SINGAPORE: Site investigations carried out to study the impact of two alignment options for the underground Cross Island Line (CRL) in the vicinity of the Central Catchment Nature Reserve have been completed, the Land Transport Authority (LTA) said on Friday (Jun 8).
Findings from the investigations suggest that wildlife are present in the area, with camera traps picking up the presence of animals such as the Sunda Pangolin and the Lesser Mouse-deer, said the authority.
The alignment of the CRL, which is targeted to be completed around 2030, has created some controversy among environmentalists and nature groups as the direct alignment option goes directly underneath the Central Catchment Nature Reserve. A second skirting alignment option goes around the reserve.
The site investigations took place between May 2016 and September 2017 as part of efforts to assess the feasibility of the two CRL alignment options.
"Monitoring results from cameras and transect surveys from the (site investigation) works for the direct alignment suggested that fauna are present in the area," said LTA.
Photos released by LTA showed Sunda Pangolins both before and after the site investigation works near Sime Trail in the reserve.
“Our camera traps picked up (the) presence of animals like the Sunda Pangolin and Lesser Mouse-deer after the completion of SI works. The findings were encouraging and validated the mitigation measures developed,” said Dr Goh Kok Hun, LTA’s director of civil design and land.
Mitigation measures involved efforts such as reducing the number of boreholes required, from 72 to 16, and making sure these were on existing trails and clearings within the nature reserve, according to LTA.

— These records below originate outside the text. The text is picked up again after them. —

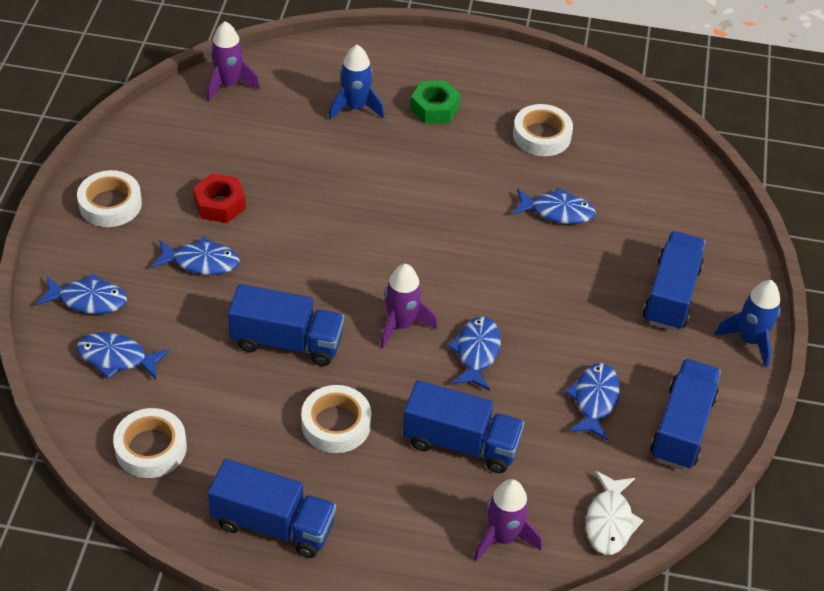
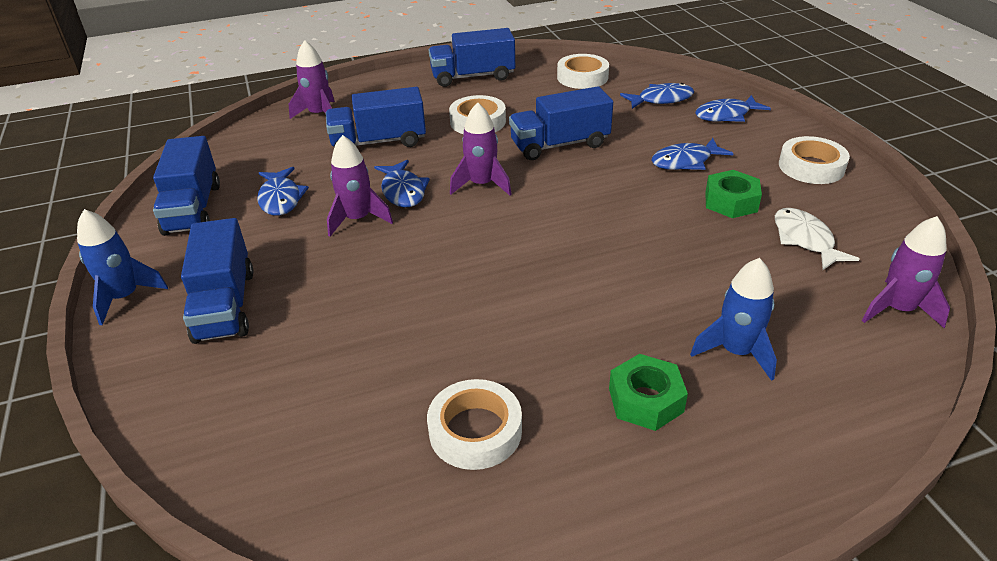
camera: 155 degrees right, 10 degrees down
(220, 204) = (731, 201): red nut -> green nut
(534, 336) = (358, 219): none -> purple rocket
(557, 212) = (396, 337): blue fish -> none
(609, 521) = (243, 143): white fish -> white fish (805, 240)

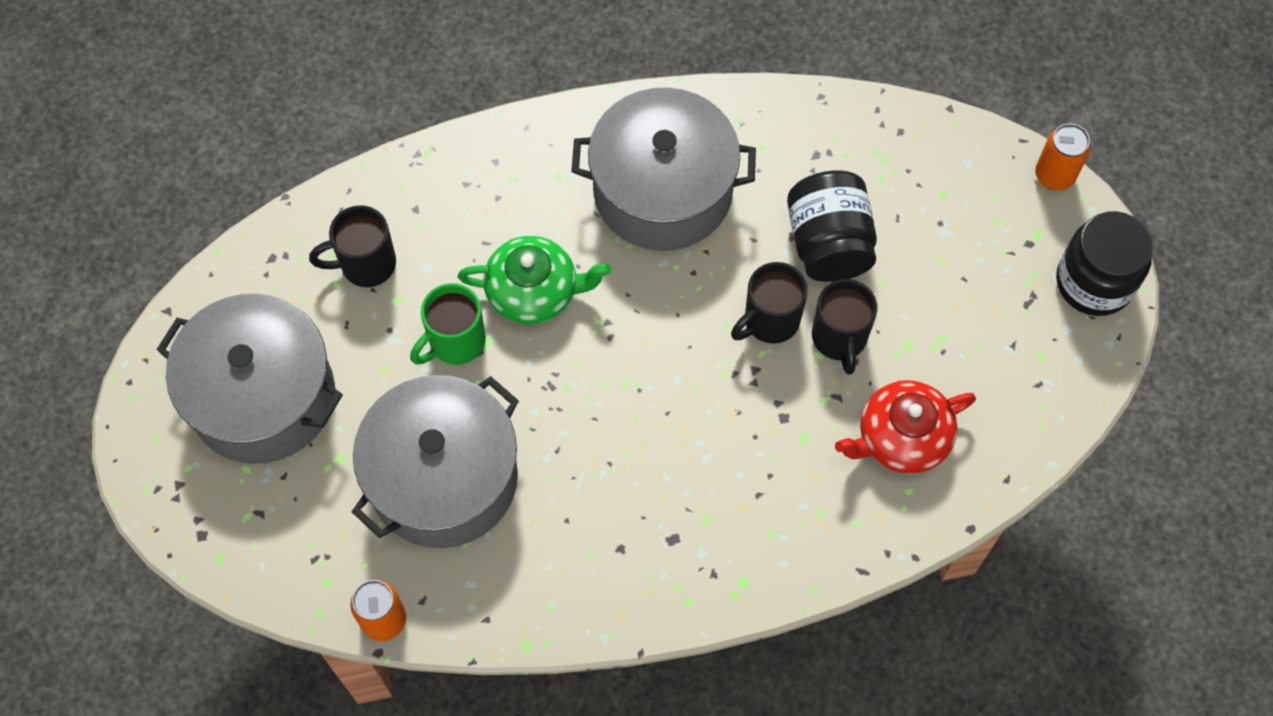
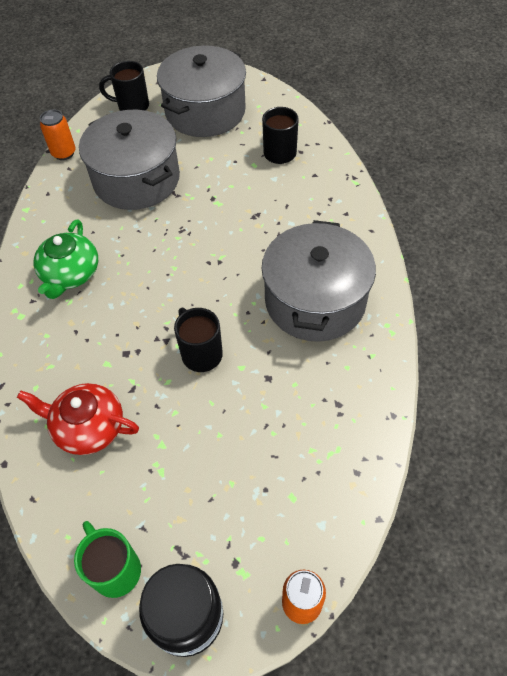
camera: 100 degrees right, 10 degrees down
(455, 342) = (221, 188): green mug -> green mug (115, 569)
(534, 291) = (248, 226): green teapot -> green teapot (70, 274)
(829, 244) = (258, 401): black jar -> none
(839, 339) = (177, 397): black mug -> black mug (132, 106)
(901, 437) = (88, 427): red teapot -> red teapot turned 60 degrees counterclockwise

The findings of the site investigation works will provide LTA with information on underground soil conditions, as well as provide input for Phase Two of the Environmental Impact Assessment (EIA), which will assess the impact of construction and operations for the two alignment options.
Phase Two is ongoing and is expected to be completed later this year.
LTA said it has been in close consultation with nature groups on the studies, and will continue to engage them on the CRL.
The authority said it would finalise the CRL alignment after results from Phase Two of the EIA have been studied and discussed with stakeholders.